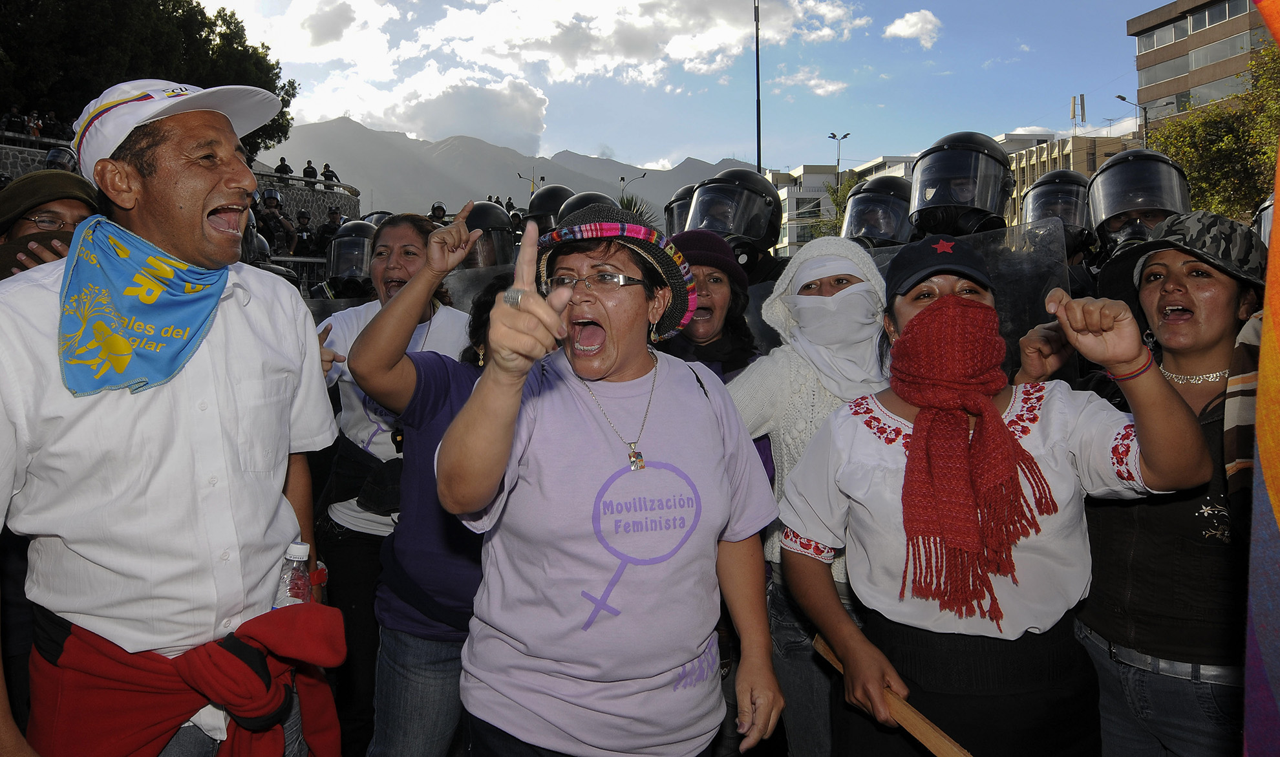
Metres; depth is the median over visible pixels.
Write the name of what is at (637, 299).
woman
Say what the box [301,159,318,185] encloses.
person
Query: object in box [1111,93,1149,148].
street lamp
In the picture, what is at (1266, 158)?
tree
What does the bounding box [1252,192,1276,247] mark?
helmet
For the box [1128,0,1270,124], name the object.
office building
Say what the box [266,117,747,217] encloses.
mountain
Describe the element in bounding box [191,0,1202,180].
sky
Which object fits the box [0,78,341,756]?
man
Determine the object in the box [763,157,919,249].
white building
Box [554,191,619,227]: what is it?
helmet
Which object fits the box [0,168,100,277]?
person
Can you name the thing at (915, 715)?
wooden stick
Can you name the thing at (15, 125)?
person
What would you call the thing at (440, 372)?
woman
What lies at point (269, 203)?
police officer
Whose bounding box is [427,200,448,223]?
police officer
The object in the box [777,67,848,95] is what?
cloud
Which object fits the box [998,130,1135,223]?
building
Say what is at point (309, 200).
stone wall
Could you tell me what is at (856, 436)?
woman
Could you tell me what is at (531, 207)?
helmet
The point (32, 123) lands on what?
person
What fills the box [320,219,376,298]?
police officer
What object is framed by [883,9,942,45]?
cloud
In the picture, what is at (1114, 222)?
police officer
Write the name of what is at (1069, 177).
officer
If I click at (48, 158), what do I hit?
helmet
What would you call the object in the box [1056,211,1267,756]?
woman
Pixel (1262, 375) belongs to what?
flag
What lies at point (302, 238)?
police officer
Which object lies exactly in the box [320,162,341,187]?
person
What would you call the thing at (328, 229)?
police officer
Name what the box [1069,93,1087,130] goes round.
antenna
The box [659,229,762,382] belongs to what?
woman
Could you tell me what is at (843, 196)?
tree
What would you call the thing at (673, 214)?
helmet
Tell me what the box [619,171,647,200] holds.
street lamp
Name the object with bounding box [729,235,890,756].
woman
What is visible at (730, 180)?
police officer
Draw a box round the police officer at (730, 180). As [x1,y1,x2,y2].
[684,165,787,283]
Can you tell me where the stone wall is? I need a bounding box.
[0,135,362,226]
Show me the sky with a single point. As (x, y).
(1034, 114)
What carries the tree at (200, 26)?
on the ground
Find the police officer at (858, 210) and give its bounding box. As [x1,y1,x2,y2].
[840,172,917,249]
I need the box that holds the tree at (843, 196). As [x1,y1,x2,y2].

☆ ☆ ☆

■ **What the exercise asks**
Restate, word for word, the entries above, dropping any picture.

■ **Result of this task**
Metres; depth is the median over visible pixels.
Write the name of what is at (637, 299).
woman
Say what the box [301,159,318,185] encloses.
person
Query: object in box [1111,93,1149,148].
street lamp
In the picture, what is at (1266, 158)?
tree
What does the bounding box [1252,192,1276,247] mark?
helmet
For the box [1128,0,1270,124], name the object.
office building
Say what the box [266,117,747,217] encloses.
mountain
Describe the element in bounding box [191,0,1202,180].
sky
Which object fits the box [0,78,341,756]?
man
Determine the object in the box [763,157,919,249].
white building
Box [554,191,619,227]: what is it?
helmet
Which object fits the box [0,168,100,277]?
person
Can you name the thing at (915, 715)?
wooden stick
Can you name the thing at (15, 125)?
person
What would you call the thing at (440, 372)?
woman
What lies at point (269, 203)?
police officer
Whose bounding box is [427,200,448,223]?
police officer
The object in the box [777,67,848,95] is what?
cloud
Which object fits the box [998,130,1135,223]?
building
Say what is at point (309, 200).
stone wall
Could you tell me what is at (856, 436)?
woman
Could you tell me what is at (531, 207)?
helmet
The point (32, 123) lands on what?
person
What fills the box [320,219,376,298]?
police officer
What object is framed by [883,9,942,45]?
cloud
In the picture, what is at (1114, 222)?
police officer
Write the name of what is at (1069, 177).
officer
If I click at (48, 158), what do I hit?
helmet
What would you call the object in the box [1056,211,1267,756]?
woman
Pixel (1262, 375) belongs to what?
flag
What lies at point (302, 238)?
police officer
Which object lies exactly in the box [320,162,341,187]?
person
What would you call the thing at (328, 229)?
police officer
Name what the box [1069,93,1087,130] goes round.
antenna
The box [659,229,762,382] belongs to what?
woman
Could you tell me what is at (843, 196)?
tree
What would you call the thing at (673, 214)?
helmet
Tell me what the box [619,171,647,200] holds.
street lamp
Name the object with bounding box [729,235,890,756].
woman
What is visible at (730, 180)?
police officer
Draw a box round the police officer at (730, 180). As [x1,y1,x2,y2].
[684,165,787,283]
Can you tell me where the stone wall is? I need a bounding box.
[0,135,362,226]
Show me the sky with a single point. As (x, y).
(1034, 114)
What carries the tree at (200, 26)?
on the ground
Find the police officer at (858, 210) and give its bounding box. As [x1,y1,x2,y2].
[840,172,917,249]
I need the box that holds the tree at (843, 196). As [x1,y1,x2,y2].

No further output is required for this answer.